“I thought I was dead for sure” – The Irrawaddy/National Catholic Register

http://www.irrawaddy.org/article.php?art_id=17644&Submit=Submit

Lenas still traumatised and in severe pain, over a week after the earthquake (Simon Roughneen)

PORT-AU-PRINCE — Screaming as the doctor cleaned and dressed her leg, Lenas then lay back on the bed, drawing breath and, after a couple of minutes, regaining her composure.

“The ground shook for at least thirty seconds, I never knew anything like it,” she said, speaking in Haitian Creole.

“When it was over I was buried. The house was down around me, dust everywhere. I thought I was dead for sure.”

Lenas, 25, spent five hours under the rubble, her leg crushed. Only on Jan. 18 was she receiving her first treatment since the disaster — her leg a nasty mix of bruising, swelling, bleeding and infection.

“I am in a lot of pain,” she said, holding back tears, as Madame Judy, a Haitian nurse who lives in Miami, comforted Lenas at the Medishare field hospital in a UN compound in Port-au-Prince.

“I flew home as soon as I heard about the disaster on the news,” Judy said. She arrived in Port-au-Prince late on Jan. 12, ahead of the posse of international aid workers who subsequently struggled to gain access to the country.

The tiny international airport has one runway, and when the US military took over operations there, some aid workers and relief material was held up. It took this correspondent two days to get to Port-au-Prince from Miami, after being diverted to Jamaica.

The international aid effort has been rightly criticized for slow delivery in the days since the earthquake. However, Haiti’s transport and communications infrastructure was rickety enough before the disaster. The earthquake left the capital a rubble-strewn mess, akin to a war zone.

Medishare field hospital in Port-au-Prince (Simon Roughneen)

Aid workers have been doing their best, for the most part.

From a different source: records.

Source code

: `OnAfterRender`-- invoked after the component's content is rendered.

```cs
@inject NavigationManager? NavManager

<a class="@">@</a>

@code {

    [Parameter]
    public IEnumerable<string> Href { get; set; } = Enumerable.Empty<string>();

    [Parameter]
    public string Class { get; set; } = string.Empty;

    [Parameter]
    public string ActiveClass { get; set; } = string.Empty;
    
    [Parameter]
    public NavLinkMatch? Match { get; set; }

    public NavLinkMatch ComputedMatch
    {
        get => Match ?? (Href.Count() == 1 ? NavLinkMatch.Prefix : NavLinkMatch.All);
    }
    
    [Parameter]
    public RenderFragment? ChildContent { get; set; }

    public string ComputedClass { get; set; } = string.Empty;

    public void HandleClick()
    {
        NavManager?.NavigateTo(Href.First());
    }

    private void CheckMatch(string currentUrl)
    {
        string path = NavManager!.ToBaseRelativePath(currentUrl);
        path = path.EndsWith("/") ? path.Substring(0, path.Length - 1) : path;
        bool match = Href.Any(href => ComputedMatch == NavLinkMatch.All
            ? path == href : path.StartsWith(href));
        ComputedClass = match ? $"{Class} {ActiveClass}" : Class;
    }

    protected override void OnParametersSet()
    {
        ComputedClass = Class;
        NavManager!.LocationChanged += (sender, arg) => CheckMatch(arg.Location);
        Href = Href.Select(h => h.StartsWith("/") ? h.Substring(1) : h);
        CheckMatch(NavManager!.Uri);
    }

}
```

GOAL, an Irish non-governmental organization (NGO), carried out one of the first distributions of aid by any NGO last Wednesday, delivering rice, shelter and hygiene materials donated by the US, Canadian and Irish governments.

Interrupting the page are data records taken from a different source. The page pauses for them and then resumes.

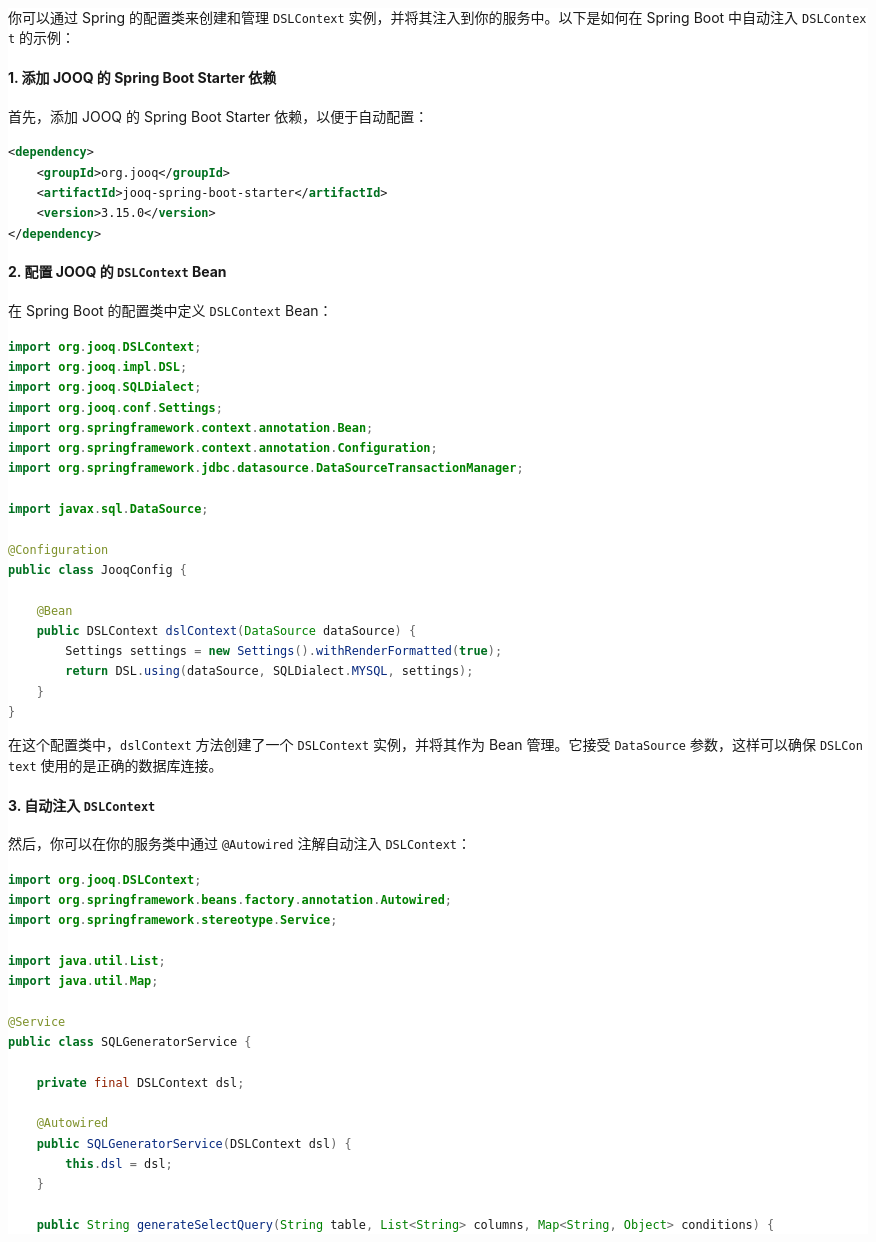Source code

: 你可以通过 Spring 的配置类来创建和管理 `DSLContext` 实例，并将其注入到你的服务中。以下是如何在 Spring Boot 中自动注入 `DSLContext` 的示例：

#### 1. **添加 JOOQ 的 Spring Boot Starter 依赖**

首先，添加 JOOQ 的 Spring Boot Starter 依赖，以便于自动配置：

```xml
<dependency>
    <groupId>org.jooq</groupId>
    <artifactId>jooq-spring-boot-starter</artifactId>
    <version>3.15.0</version>
</dependency>
```

#### 2. **配置 JOOQ 的 `DSLContext` Bean**

在 Spring Boot 的配置类中定义 `DSLContext` Bean：

```java
import org.jooq.DSLContext;
import org.jooq.impl.DSL;
import org.jooq.SQLDialect;
import org.jooq.conf.Settings;
import org.springframework.context.annotation.Bean;
import org.springframework.context.annotation.Configuration;
import org.springframework.jdbc.datasource.DataSourceTransactionManager;

import javax.sql.DataSource;

@Configuration
public class JooqConfig {

    @Bean
    public DSLContext dslContext(DataSource dataSource) {
        Settings settings = new Settings().withRenderFormatted(true);
        return DSL.using(dataSource, SQLDialect.MYSQL, settings);
    }
}
```

在这个配置类中，`dslContext` 方法创建了一个 `DSLContext` 实例，并将其作为 Bean 管理。它接受 `DataSource` 参数，这样可以确保 `DSLContext` 使用的是正确的数据库连接。

#### 3. **自动注入 `DSLContext`**

然后，你可以在你的服务类中通过 `@Autowired` 注解自动注入 `DSLContext`：

```java
import org.jooq.DSLContext;
import org.springframework.beans.factory.annotation.Autowired;
import org.springframework.stereotype.Service;

import java.util.List;
import java.util.Map;

@Service
public class SQLGeneratorService {

    private final DSLContext dsl;

    @Autowired
    public SQLGeneratorService(DSLContext dsl) {
        this.dsl = dsl;
    }

    public String generateSelectQuery(String table, List<String> columns, Map<String, Object> conditions) {
```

There was enough for 300 families in this first round, leaving many who showed up disappointed at not getting anything. GOAL will return to the area, called Turgeau, this coming Saturday, to repeat the delivery to the rest of the community.

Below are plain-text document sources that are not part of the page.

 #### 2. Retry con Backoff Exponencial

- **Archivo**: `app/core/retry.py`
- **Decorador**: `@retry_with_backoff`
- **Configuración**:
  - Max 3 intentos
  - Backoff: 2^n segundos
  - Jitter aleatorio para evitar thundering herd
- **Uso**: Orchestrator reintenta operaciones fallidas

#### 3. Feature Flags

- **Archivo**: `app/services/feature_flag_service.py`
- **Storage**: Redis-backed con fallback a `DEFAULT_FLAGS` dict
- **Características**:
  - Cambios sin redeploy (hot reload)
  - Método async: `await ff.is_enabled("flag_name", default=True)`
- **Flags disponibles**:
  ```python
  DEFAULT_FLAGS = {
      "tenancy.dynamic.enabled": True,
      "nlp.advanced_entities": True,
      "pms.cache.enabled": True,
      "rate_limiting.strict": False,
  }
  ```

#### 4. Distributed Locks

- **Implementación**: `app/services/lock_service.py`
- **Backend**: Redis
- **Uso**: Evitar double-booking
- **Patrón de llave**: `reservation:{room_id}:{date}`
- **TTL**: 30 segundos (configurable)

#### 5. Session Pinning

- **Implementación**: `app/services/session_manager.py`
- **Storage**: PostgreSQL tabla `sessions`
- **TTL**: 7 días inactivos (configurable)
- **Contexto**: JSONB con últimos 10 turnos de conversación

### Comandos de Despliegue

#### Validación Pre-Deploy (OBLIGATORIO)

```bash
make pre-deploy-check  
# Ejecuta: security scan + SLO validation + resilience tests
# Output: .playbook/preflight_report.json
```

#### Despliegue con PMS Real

However, worries about security are stalling the delivery of aid. Although US troops are deploying alongside an enlarged UN peacekeeping mission, the impact, though tangible, has not yet led to the necessary free-flowing movement of aid into the country and on to the estimated 1.5 million Haitians left homeless.

In Delmas, a suburb of Port-au-Prince, Napoleon Donat said his neighborhood needs water, “but we have tents, and the school down the road gives us a meal a day, for now anyway.”

Donat, who lived in Brooklyn for five years, thanked God that his family survived the earthquake, but lamented that “my best friend was killed.”

In New York-accented English he said “we’ve seen some [aidworkers] across the way,” pointing into the next block. “But by the time we get over there to try get them to come look at us, they’re already gone.”

Ruins of Haiti’s presidential palace (Simon Roughneen)

GOAL Emergency Coordinator Brian Casey said that “we are very frustrated at the slow progress overall, but we are working day and night to get things going. NGOs like GOAL are drop in the ocean, given the scale of this disaster.”

Many are looking to the US to provide the logistical support needed to unclog the aid jam into and around Haiti.

“The city is very difficult to get around, there is rubble everywhere, traffic is chaotic as the police are working at 20 percent capacity,” said Casey. “But we are hopeful that the security and logistical challenges can be dealt with in good order, so we can get on with helping the people.”